We are looking for a Fresher Machine Learning Engineer who is passionate about AI and eager to begin their career in a fast-paced, innovation-driven environment. In this role, you will work with senior ML engineers and data scientists to build, test, and deploy machine learning solutions. This is a hands-on opportunity to learn industry best practices, understand end-to-end ML systems, and contribute to real-world projects from day one.
If you are enthusiastic about data, algorithms, and solving meaningful business problems with machine learning, we’d love to hear from you.
Assist in the development and training of machine learning models under supervision.
Work on data preprocessing, feature engineering, and exploratory data analysis.
Participate in model evaluation and tuning using appropriate metrics.
Support the deployment and integration of models into production environments.
Write clean, maintainable code and contribute to shared codebases using Git.
Collaborate with senior team members across data science and engineering functions.
Continuously learn and stay up to date with emerging ML trends, tools, and practices.
Education:
Bachelor’s degree (or final year) in Computer Science, Artificial Intelligence, Machine Learning, Data Science, or a related field.
Experience:
Academic projects, Kaggle competitions, research papers, or internships involving machine learning.

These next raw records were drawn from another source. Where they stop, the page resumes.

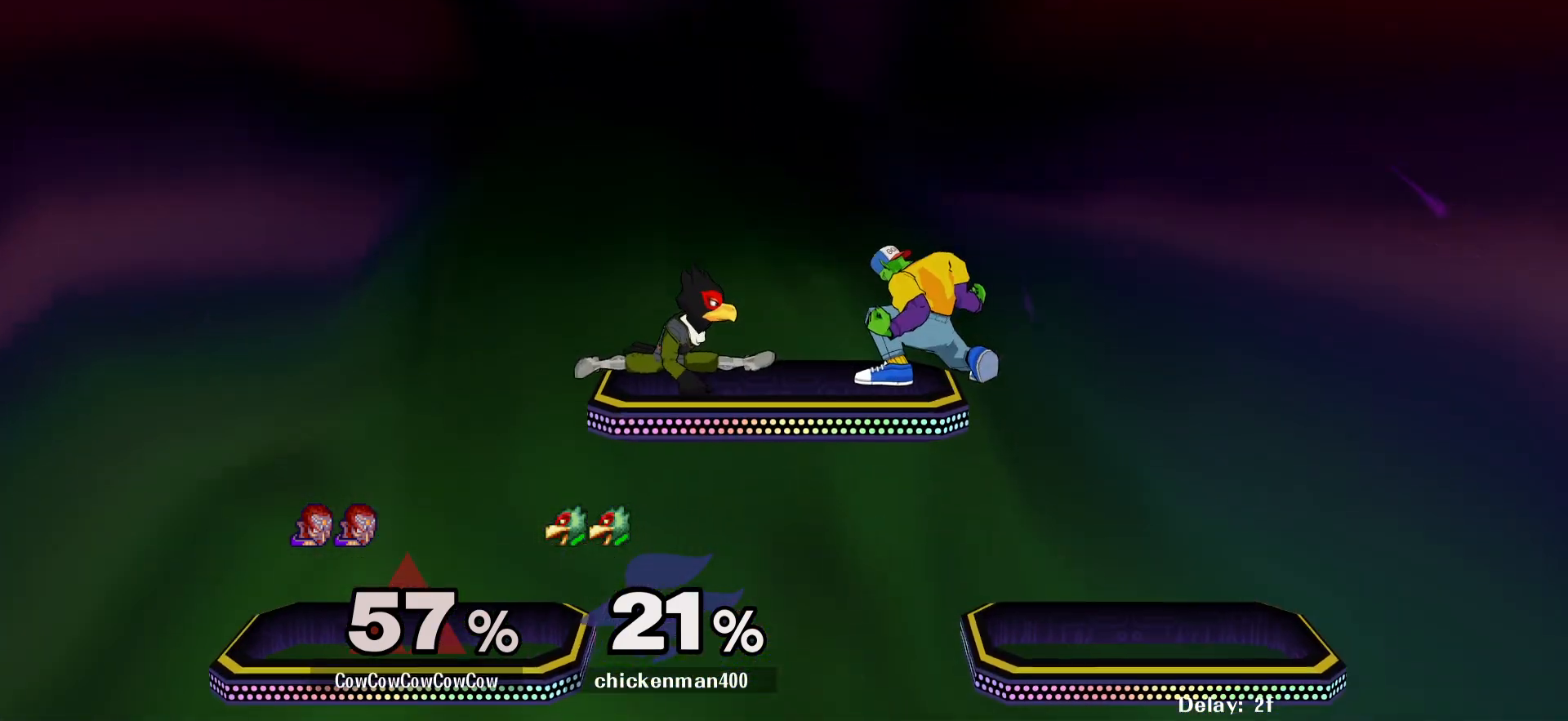
{"buttons": ["Y"], "events": [[83, "DPAD_LEFT", "up"], [167, "DPAD_LEFT", "down"], [400, "DPAD_LEFT", "up"], [450, "Y", "down"]]}
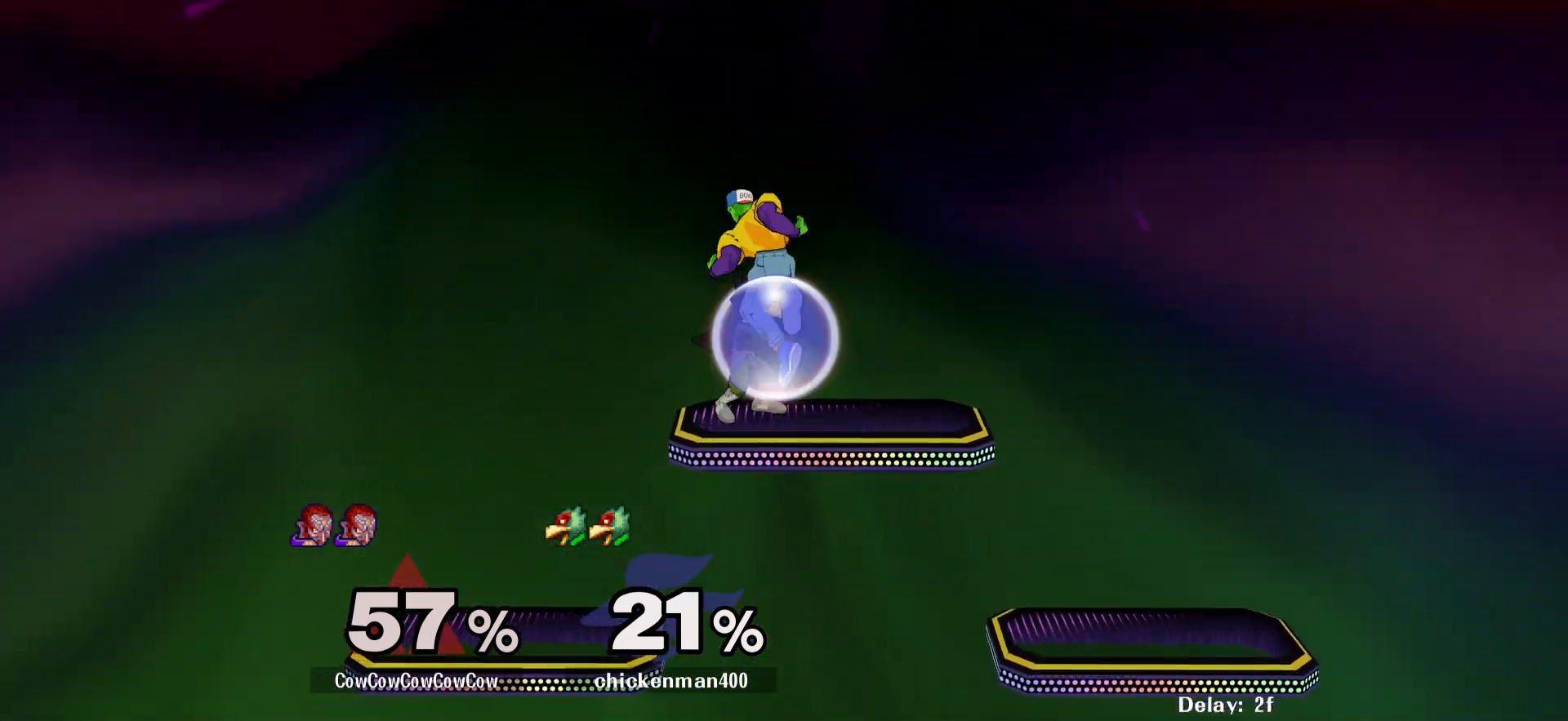
{"buttons": ["DPAD_DOWN", "DPAD_RIGHT"], "events": [[33, "Y", "up"], [83, "C_DOWN", "down"], [183, "DPAD_RIGHT", "down"], [267, "DPAD_DOWN", "down"], [333, "C_DOWN", "up"], [383, "DPAD_DOWN", "up"], [483, "DPAD_DOWN", "down"]]}
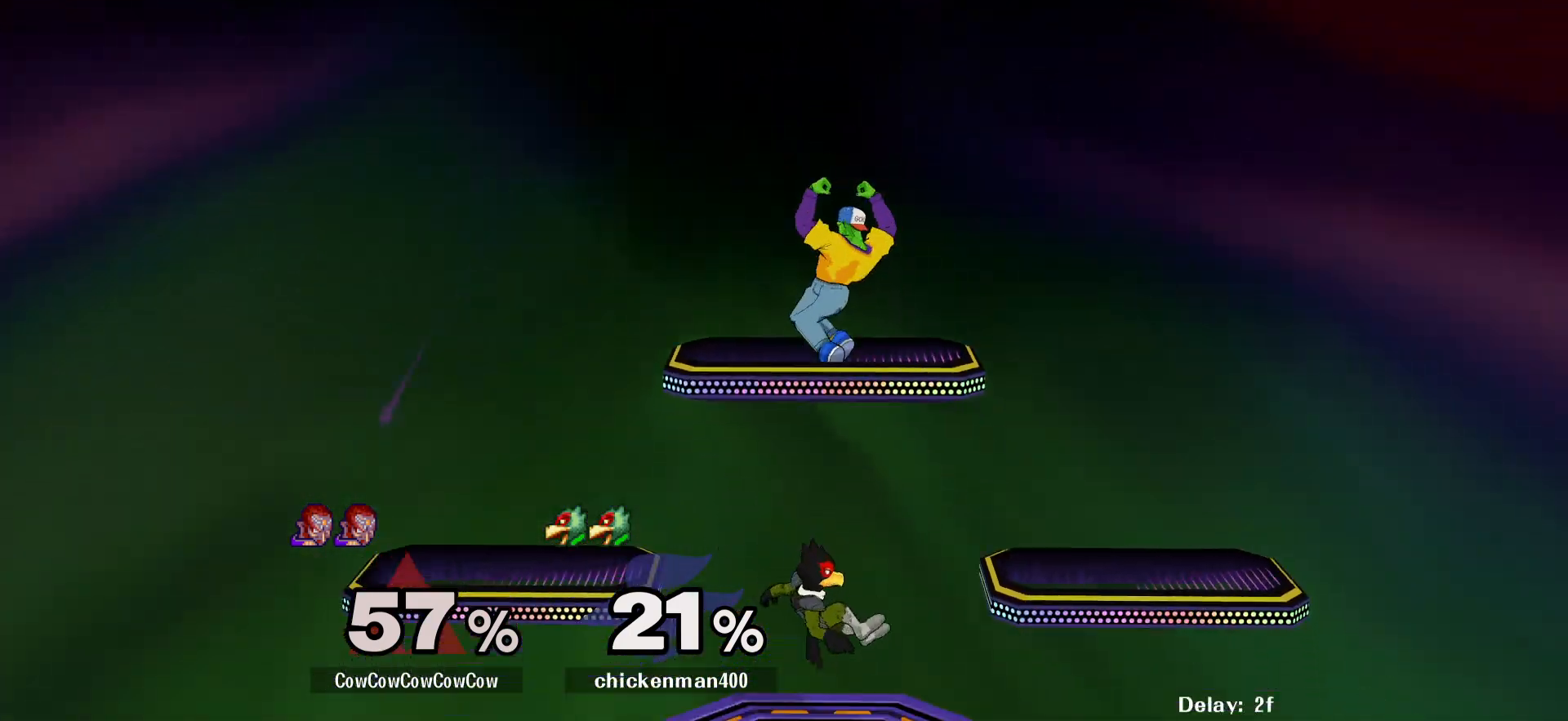
{"buttons": ["L1", "DPAD_LEFT"], "events": [[33, "Z", "down"], [83, "DPAD_LEFT", "down"], [100, "DPAD_RIGHT", "up"], [117, "L1", "down"], [133, "DPAD_DOWN", "up"], [133, "Z", "up"]]}
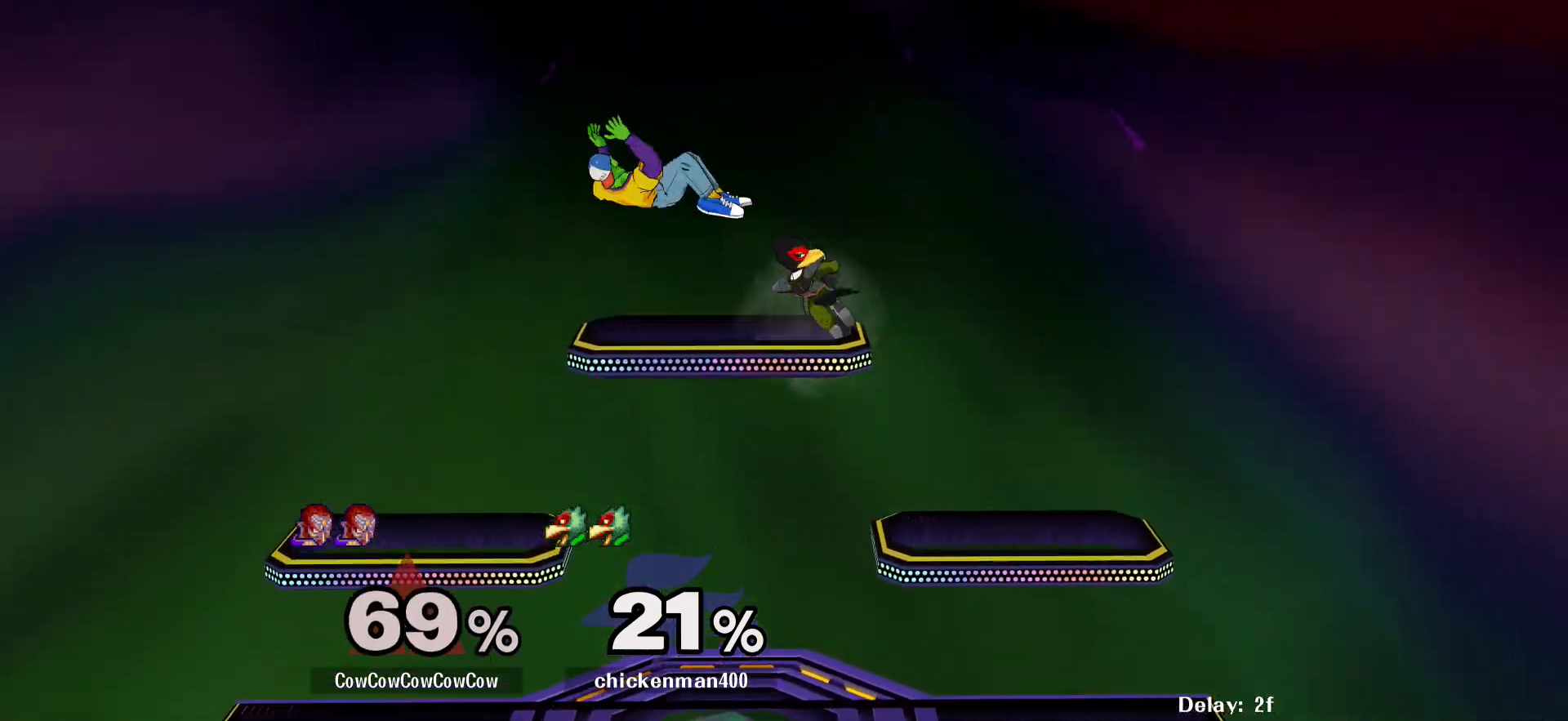
{"buttons": ["DPAD_RIGHT", "C_DOWN"], "events": [[150, "L1", "up"], [367, "DPAD_LEFT", "up"], [367, "DPAD_RIGHT", "down"], [383, "DPAD_UP", "down"], [433, "C_DOWN", "down"], [483, "DPAD_UP", "up"]]}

Capstone or thesis work in ML or AI is a plus.
Proficiency in Python and foundational ML libraries (Scikit-learn, Pandas, NumPy).
Understanding of machine learning algorithms such as linear regression, decision trees, k-NN, etc.
Familiarity with Jupyter notebooks and basic data visualization (Matplotlib, Seaborn).
Basic SQL knowledge for data extraction and manipulation.
Good problem-solving skills and an eagerness to learn in a collaborative team setting.
Clear communication and documentation skills.
Exposure to deep learning frameworks (e.g., TensorFlow, Keras, or PyTorch).
Understanding of model deployment basics (e.g., using Flask/FastAPI or cloud ML services).
Awareness of MLOps concepts and tools (MLflow, Docker, GitHub Actions).
Participation in hackathons, AI clubs, or open-source contributions.